Die russischen Truppen in der Ukraine setzten am späten Samstagnachmittag die Angriffe auf Mariupol und Wolnowacha fort. Von strategischer Bedeutung ist vor allem die Hafenstadt Mariupol, wo sich die russischen Streitkräfte aus der Donbass-Region mit jenen aus der Krim vereinen. "Russland kann damit nun leichter in den Westen vorrücken", erklärt Reisner, der den Konflikt laufend beobachtet und analysiert. Die Stadt Cherson wollen sie nach eigenen Angaben eingenommen haben.

Informationskrieg

Am Freitag habe man erstmals den Einsatz von "Leer-3"-Drohnen auf russischer Seite beobachten können. Diese dienen nicht der Zerstörung von Zielen. "Vereinfacht gesagt ist das eine Art fliegender Handymast", beschreibt der Experte für moderne Kriegsführung. Damit kann sich die russische Armee mit Mobiltelefonen der Ukrainer verbinden und Nachrichten senden, die vermeintlich von Freunden oder der ukrainischen Führung stammen, um so falsche Informationen zu streuen, den Widerstand zu brechen und eine Aufgabe zu erwirken.

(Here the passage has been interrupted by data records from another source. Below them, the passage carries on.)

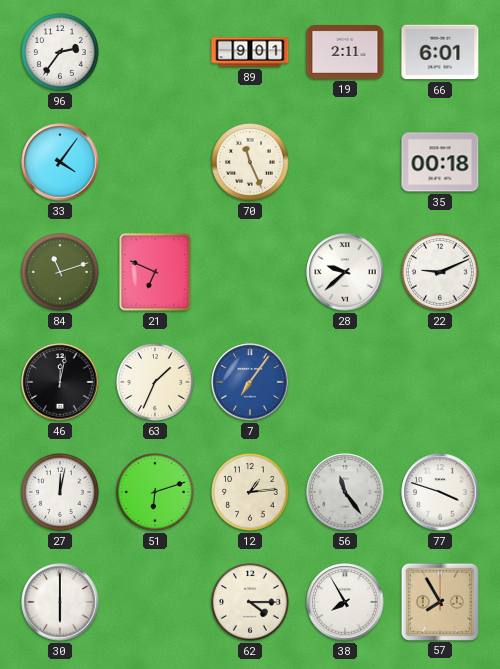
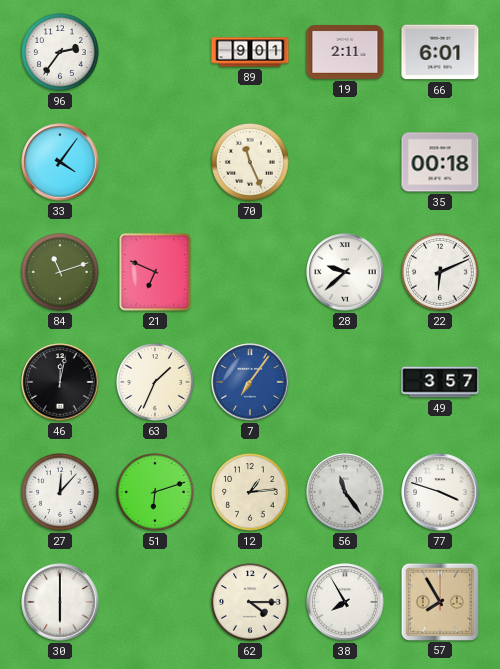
22: 9:11 -> 6:11
49: none -> 3:57
27: 12:02 -> 12:07
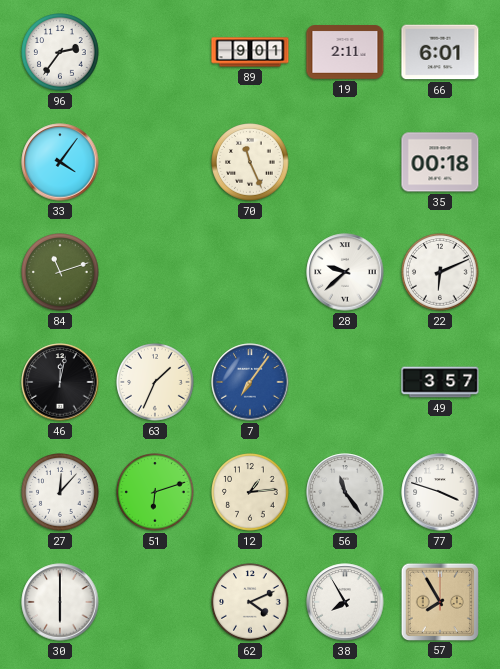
21: 6:49 -> none
62: 4:15 -> 4:11
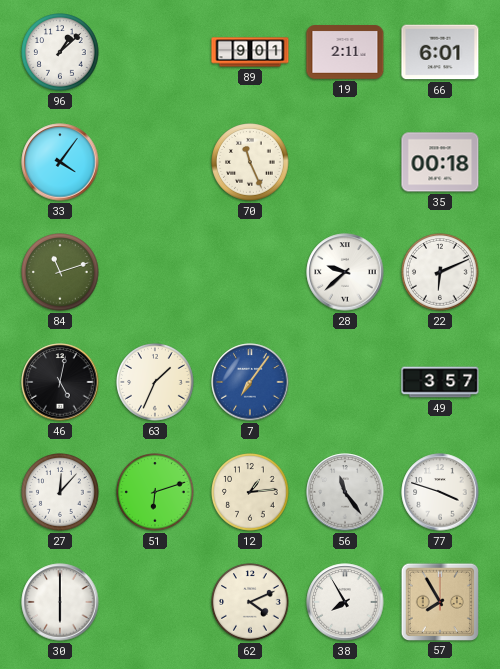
96: 2:36 -> 1:08
46: 12:02 -> 5:02
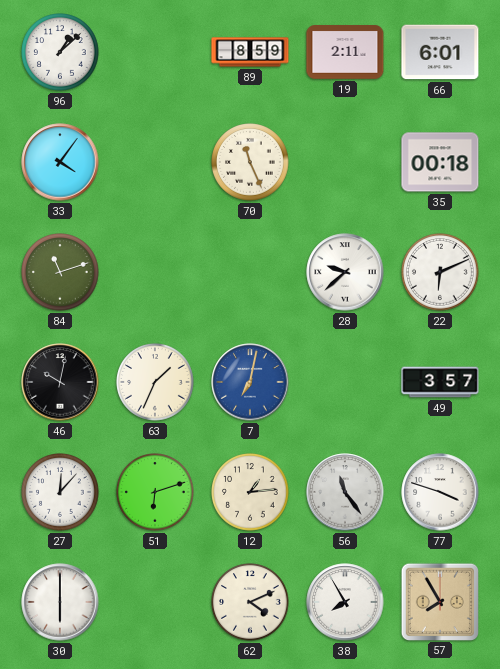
89: 9:01 -> 8:59
46: 5:02 -> 10:02
7: 7:06 -> 7:02
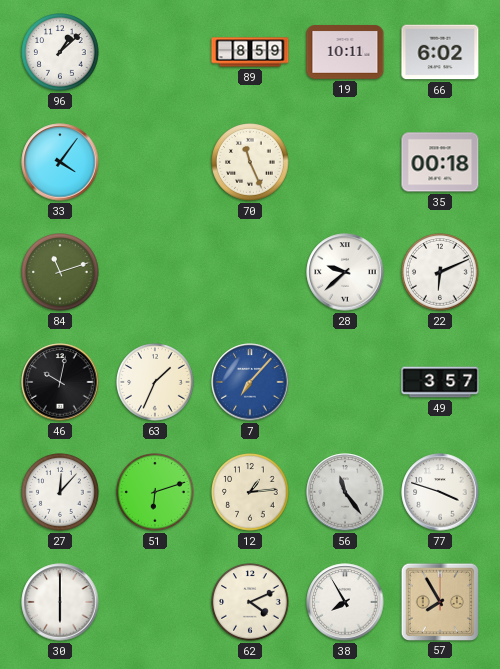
19: 2:11 -> 10:11
66: 6:01 -> 6:02
7: 7:02 -> 7:07
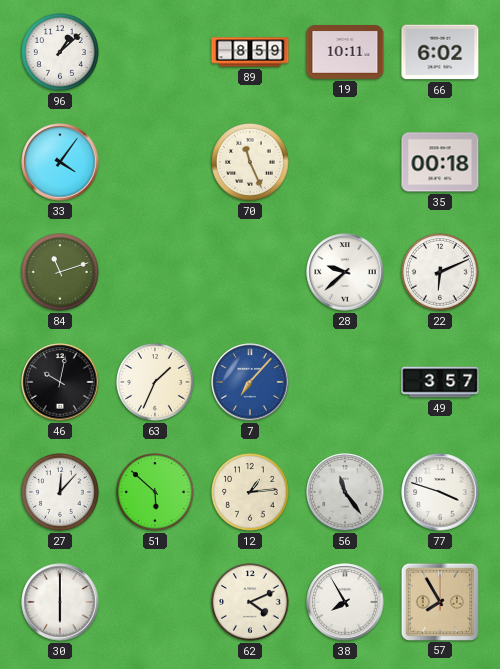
51: 6:12 -> 5:52
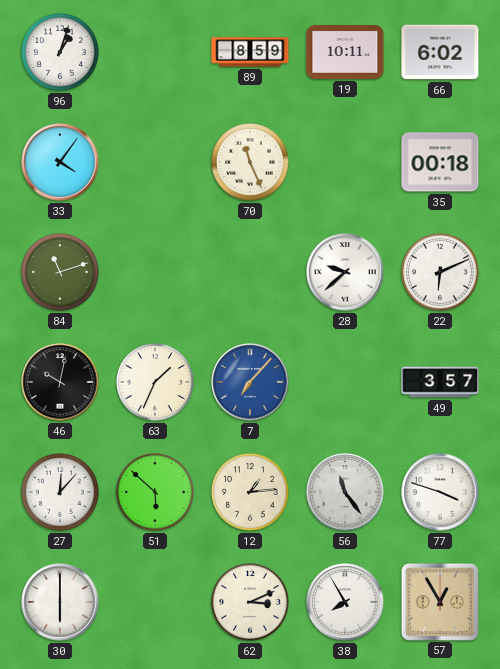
96: 1:08 -> 1:03
62: 4:11 -> 3:11
57: 7:55 -> 12:55
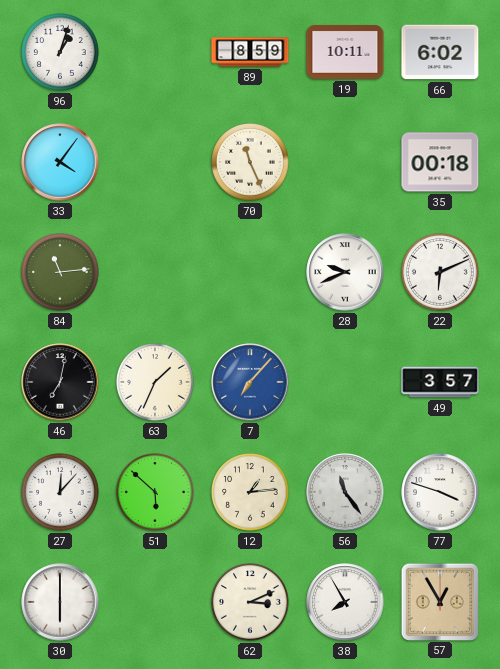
84: 11:12 -> 11:14
28: 9:38 -> 9:41
46: 10:02 -> 7:02
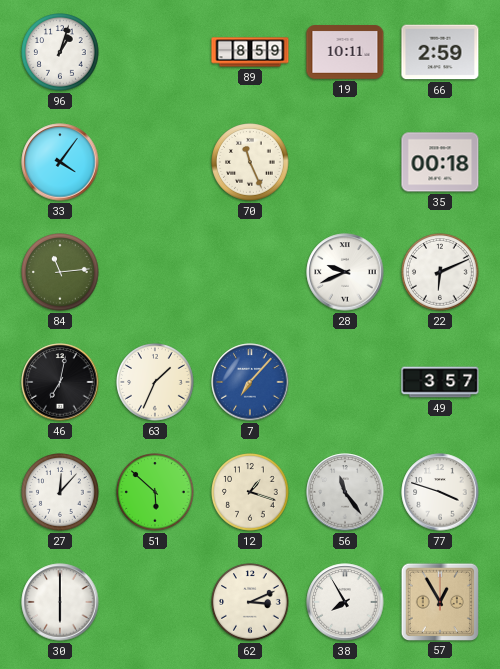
66: 6:02 -> 2:59
12: 1:14 -> 1:18
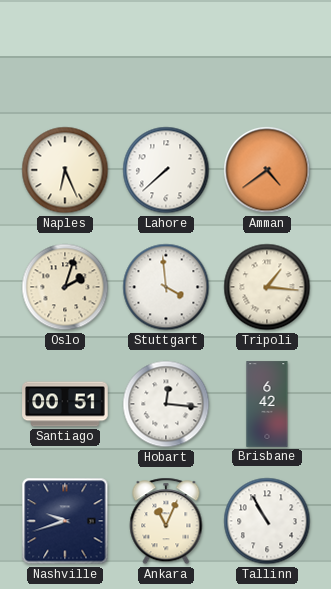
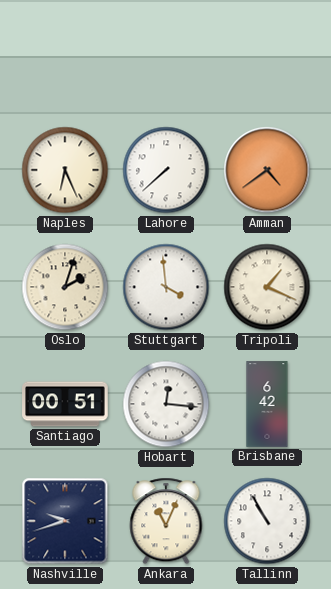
Tripoli: 1:16 -> 1:19
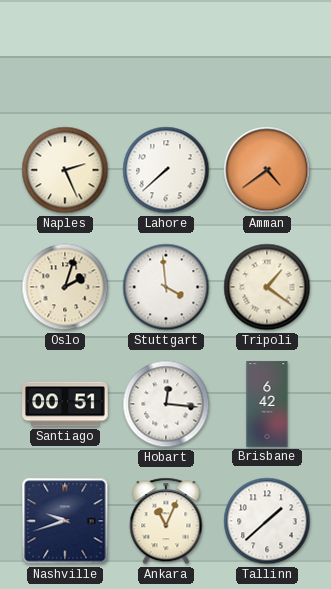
Naples: 6:26 -> 2:26
Tripoli: 1:19 -> 1:21
Tallinn: 10:55 -> 1:38
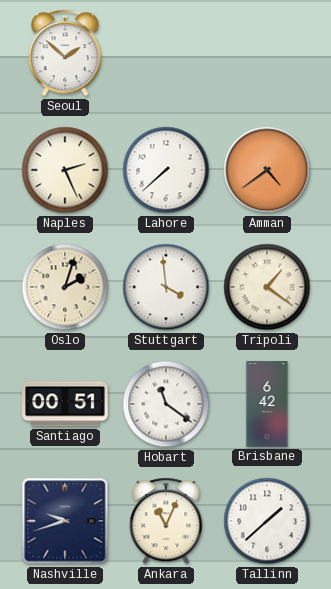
Seoul: none -> 1:52
Hobart: 12:16 -> 11:21
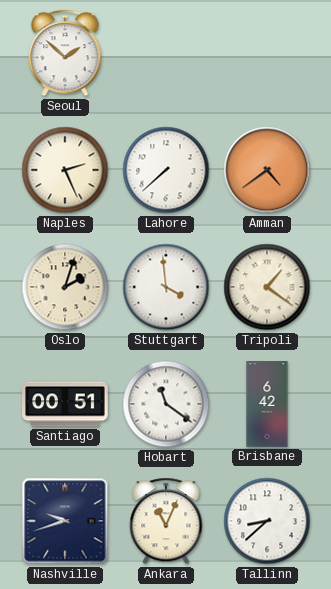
Tallinn: 1:38 -> 8:38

Russland verstärkt also seine Bemühungen weiter, während sich die Ukrainer in einen Abnützungskrieg verwickeln und kaum noch Aussichten auf Erfolg haben. Reisner: "Die Verteidiger können nur noch hoffen, dass der Druck aus dem Ausland oder der eigenen Bevölkerung auf Russland groß genug wird." Russland hingegen kann immer neues Material heranführen und hat auch die Luftschläge wieder verstärkt. "Dass der kilometerlange russische Konvoi immer noch nicht attackiert wurde, zeigt, dass sich die militärischen Möglichkeiten der Ukrainer immer weiter verringern."

Das dürfte auch die türkischen Bayraktar-Drohnen betreffen, von denen die Ukraine noch vor Ausbruch der Kampfhandlungen 36 Stück erworben hat. Diese haben sich aus militärischer Sicht im armenisch-aserbaidschanischen Konflikt um die Region Bergkarabach bewährt und würden auch eine ernsthafte Bedrohung für die russischen Konvois darstellen.

Problemlos gestalte sich die Versorgung der russischen Truppen jedoch nicht, betont Reisner. Es scheint immer noch logistische Schwierigkeiten zu geben. Im Osten des Landes gelinge es den Ukrainern zudem immer wieder, die russischen Konvois zu sabotieren und damit zu verzögern.

Indes werden die russischen Truppen versuchen, entlang des Flusses Dnepr Brücken zu kontrollieren und sich im Westen des Landes festzusetzen, schätzt Reisner.